Can you copy every line in the records below exactly, keeping the same order?

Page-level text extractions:
⁂

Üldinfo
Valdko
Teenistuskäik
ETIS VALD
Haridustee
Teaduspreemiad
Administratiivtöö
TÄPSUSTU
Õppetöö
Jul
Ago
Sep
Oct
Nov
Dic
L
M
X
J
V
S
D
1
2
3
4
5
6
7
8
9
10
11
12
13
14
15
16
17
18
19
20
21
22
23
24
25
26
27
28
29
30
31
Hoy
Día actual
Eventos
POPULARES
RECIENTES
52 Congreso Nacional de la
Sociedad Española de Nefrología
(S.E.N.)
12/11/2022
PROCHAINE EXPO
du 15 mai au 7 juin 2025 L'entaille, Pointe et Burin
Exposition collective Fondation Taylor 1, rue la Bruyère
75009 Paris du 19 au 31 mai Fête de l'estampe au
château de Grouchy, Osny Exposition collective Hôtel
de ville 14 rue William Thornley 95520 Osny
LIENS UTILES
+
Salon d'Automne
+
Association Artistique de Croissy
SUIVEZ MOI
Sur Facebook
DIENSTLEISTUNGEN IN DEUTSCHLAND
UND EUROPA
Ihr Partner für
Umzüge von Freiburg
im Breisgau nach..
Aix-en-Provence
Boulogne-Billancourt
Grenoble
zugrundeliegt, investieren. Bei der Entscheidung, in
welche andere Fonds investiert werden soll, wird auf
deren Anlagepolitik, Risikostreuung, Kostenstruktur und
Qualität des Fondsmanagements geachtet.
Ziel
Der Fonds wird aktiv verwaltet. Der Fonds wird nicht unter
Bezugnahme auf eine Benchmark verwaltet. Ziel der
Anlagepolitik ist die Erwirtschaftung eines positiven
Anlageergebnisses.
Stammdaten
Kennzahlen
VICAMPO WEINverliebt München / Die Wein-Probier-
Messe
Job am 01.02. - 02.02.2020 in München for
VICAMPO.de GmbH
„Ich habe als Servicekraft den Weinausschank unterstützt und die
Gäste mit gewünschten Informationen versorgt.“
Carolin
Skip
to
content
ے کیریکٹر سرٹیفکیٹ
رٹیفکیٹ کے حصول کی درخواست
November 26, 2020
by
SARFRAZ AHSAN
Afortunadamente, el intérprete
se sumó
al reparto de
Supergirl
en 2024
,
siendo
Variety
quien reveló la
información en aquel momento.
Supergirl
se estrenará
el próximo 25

⁂

* RESPONSE TO THE EXERCISE *
Üldinfo
Valdko
Teenistuskäik
ETIS VALD
Haridustee
Teaduspreemiad
Administratiivtöö
TÄPSUSTU
Õppetöö
Jul
Ago
Sep
Oct
Nov
Dic
L
M
X
J
V
S
D
1
2
3
4
5
6
7
8
9
10
11
12
13
14
15
16
17
18
19
20
21
22
23
24
25
26
27
28
29
30
31
Hoy
Día actual
Eventos
POPULARES
RECIENTES
52 Congreso Nacional de la
Sociedad Española de Nefrología
(S.E.N.)
12/11/2022
PROCHAINE EXPO
du 15 mai au 7 juin 2025 L'entaille, Pointe et Burin
Exposition collective Fondation Taylor 1, rue la Bruyère
75009 Paris du 19 au 31 mai Fête de l'estampe au
château de Grouchy, Osny Exposition collective Hôtel
de ville 14 rue William Thornley 95520 Osny
LIENS UTILES
+
Salon d'Automne
+
Association Artistique de Croissy
SUIVEZ MOI
Sur Facebook
DIENSTLEISTUNGEN IN DEUTSCHLAND
UND EUROPA
Ihr Partner für
Umzüge von Freiburg
im Breisgau nach..
Aix-en-Provence
Boulogne-Billancourt
Grenoble
zugrundeliegt, investieren. Bei der Entscheidung, in
welche andere Fonds investiert werden soll, wird auf
deren Anlagepolitik, Risikostreuung, Kostenstruktur und
Qualität des Fondsmanagements geachtet.
Ziel
Der Fonds wird aktiv verwaltet. Der Fonds wird nicht unter
Bezugnahme auf eine Benchmark verwaltet. Ziel der
Anlagepolitik ist die Erwirtschaftung eines positiven
Anlageergebnisses.
Stammdaten
Kennzahlen
VICAMPO WEINverliebt München / Die Wein-Probier-
Messe
Job am 01.02. - 02.02.2020 in München for
VICAMPO.de GmbH
„Ich habe als Servicekraft den Weinausschank unterstützt und die
Gäste mit gewünschten Informationen versorgt.“
Carolin
Skip
to
content
ے کیریکٹر سرٹیفکیٹ
رٹیفکیٹ کے حصول کی درخواست
November 26, 2020
by
SARFRAZ AHSAN
Afortunadamente, el intérprete
se sumó
al reparto de
Supergirl
en 2024
,
siendo
Variety
quien reveló la
información en aquel momento.
Supergirl
se estrenará
el próximo 25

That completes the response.